Week Topic Description
1 Chapter 1: Introduction to Data Science Learn to use the R programming language and Jupyter notebooks as you walk through a real world Data Science application that includes downloading data from the web, wrangling the data into a useable format and creating an effective data visualization.
2 Chapter 2: Reading in data locally and from the web Learn to read in various cases of data sets locally and from the web. Once read in, these data sets will be used to walk through a real world Data Science application that includes wrangling the data into a useable format and creating an effective data visualization.
3 Chapter 3: Cleaning and wrangling data This week will be centered around tools for cleaning and wrangling data. Again, this will be in the context of a real world Data Science application and we will continue to practice working through a whole case study that includes downloading data from the web, wrangling the data into a useable format and creating an effective data visualization.
4 Chapter 4: Effective data visualization Expand your data visualization knowledge and tool set beyond what we have seen and practiced so far. We will move beyond scatter plots and learn other effective ways to visualize data, as well as some general rules of thumb to follow when creating visualations. All visualization tasks this week will be applied to real world data sets. Again, this will be in the context of a real world Data Science application and we will continue to practice working through a whole case study that includes downloading data from the web, wrangling the data into a useable format and creating an effective data visualization.
5 Transition week Quiz #1
6 Chapter 5: Classification Introduction to classification using K-nearest neighbours (k-nn)
7 Chapter 6: Classification, continued Classification continued
8 Chapter 7: Clustering Introduction to clustering using K-means
9 Transition week Quiz 2
10 Chapter 8: Regression Introduction to regression using K-nearest neighbours (k-nn). We will focus on prediction in cases where there is a response variable of interest and a single explanatory variable.
11 Chapter 9: Regression, continued Continued explortion of k-nn regression in higher dimensions.

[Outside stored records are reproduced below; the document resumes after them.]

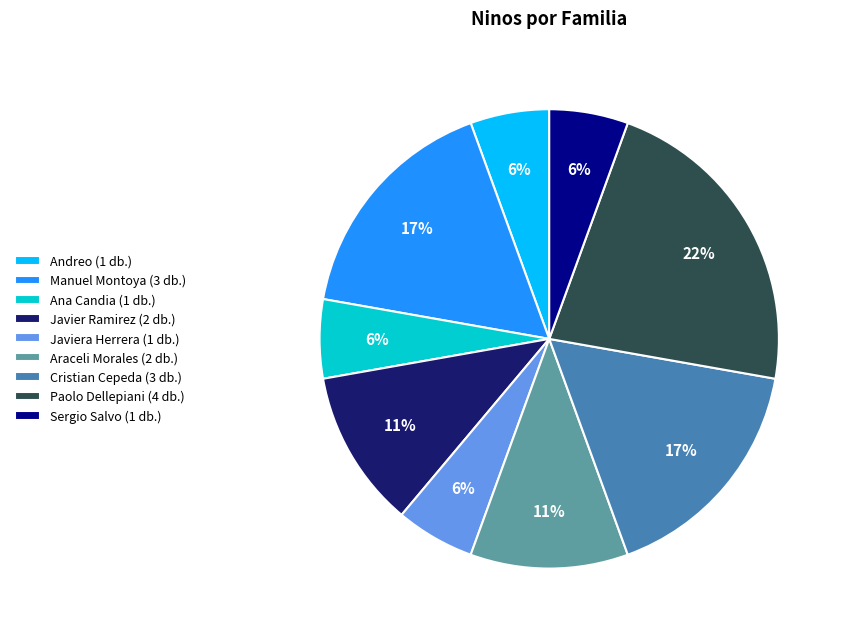

Between Manuel Montoya (3 db.) and Araceli Morales (2 db.), which is larger?

Manuel Montoya (3 db.)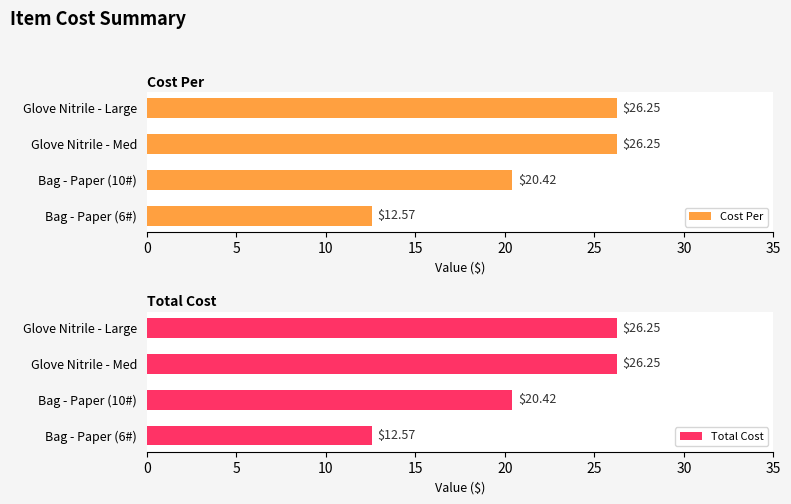

Which series has the widest spread of values?

Cost Per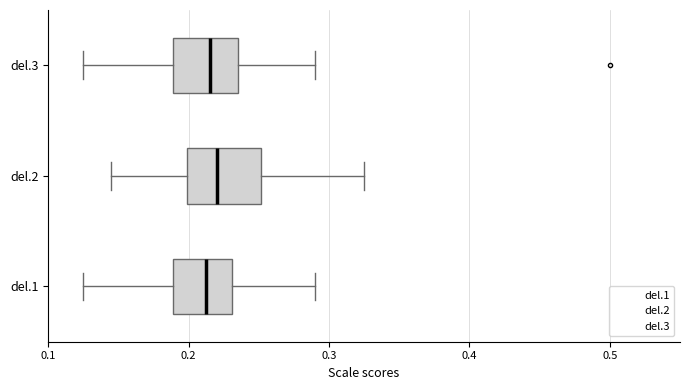

Where does the left whisker of the box for del.1 end on the x-axis? The values are not printed on the chart, so give them approximately, as read against the axis.

0.13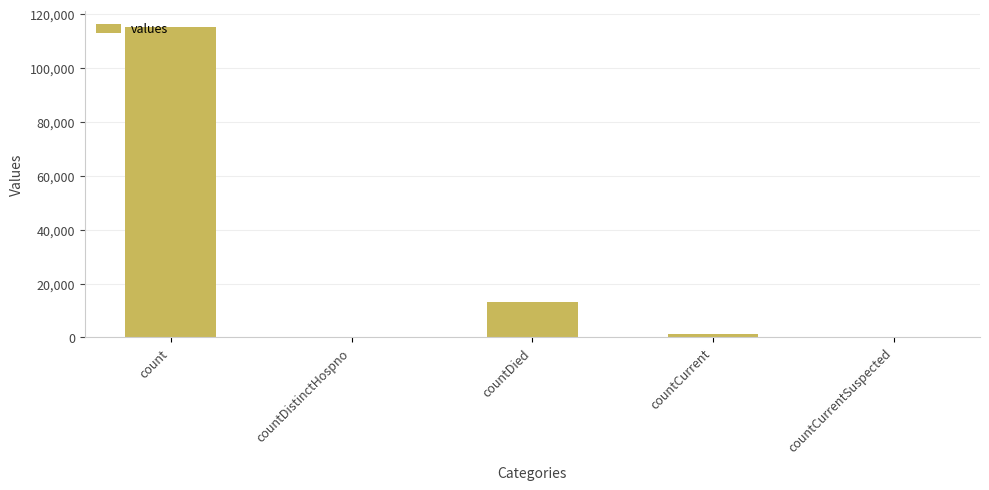

Is it true that the value at countDistinctHospno is 0?

True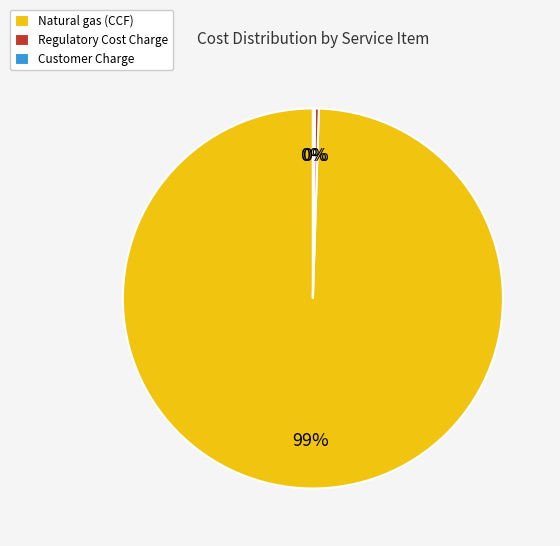

Does any single category account for the majority?

Yes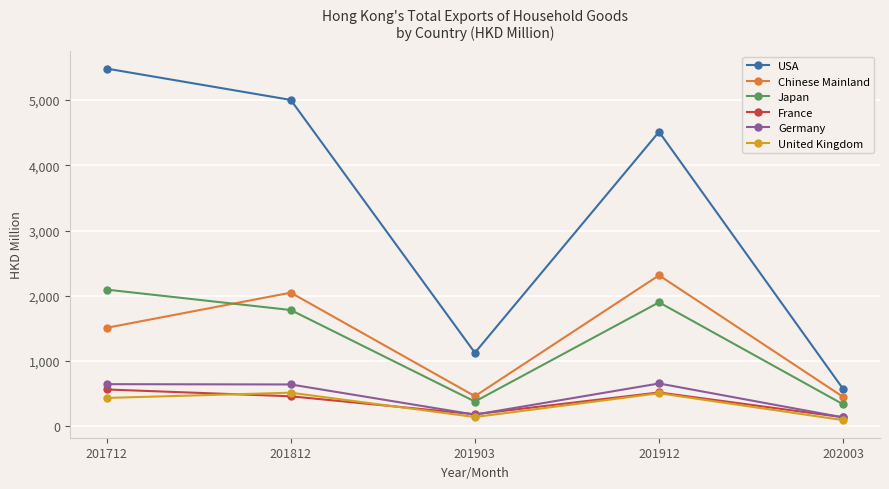

True or false: USA has a value of 1126.6 at 201903.

True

We will also begin to compare k-nn to linear models in the context of regression.
12 Chapter 10: Bootstrap applied to regression This week will introduce the bootstrap, first by visualizing bootstrap samples and their fitted regression lines for cases where there is a response variable of interest and a single explanatory variable. An intuitive case will be made for what the ensemble of slopes represents, Then we work through examples from multiple regression, emphasizing the scientific interpretation and relevance of the mix of negative/positive slopes. We will emphasize that this is a jumping off point for the study of statistical inference.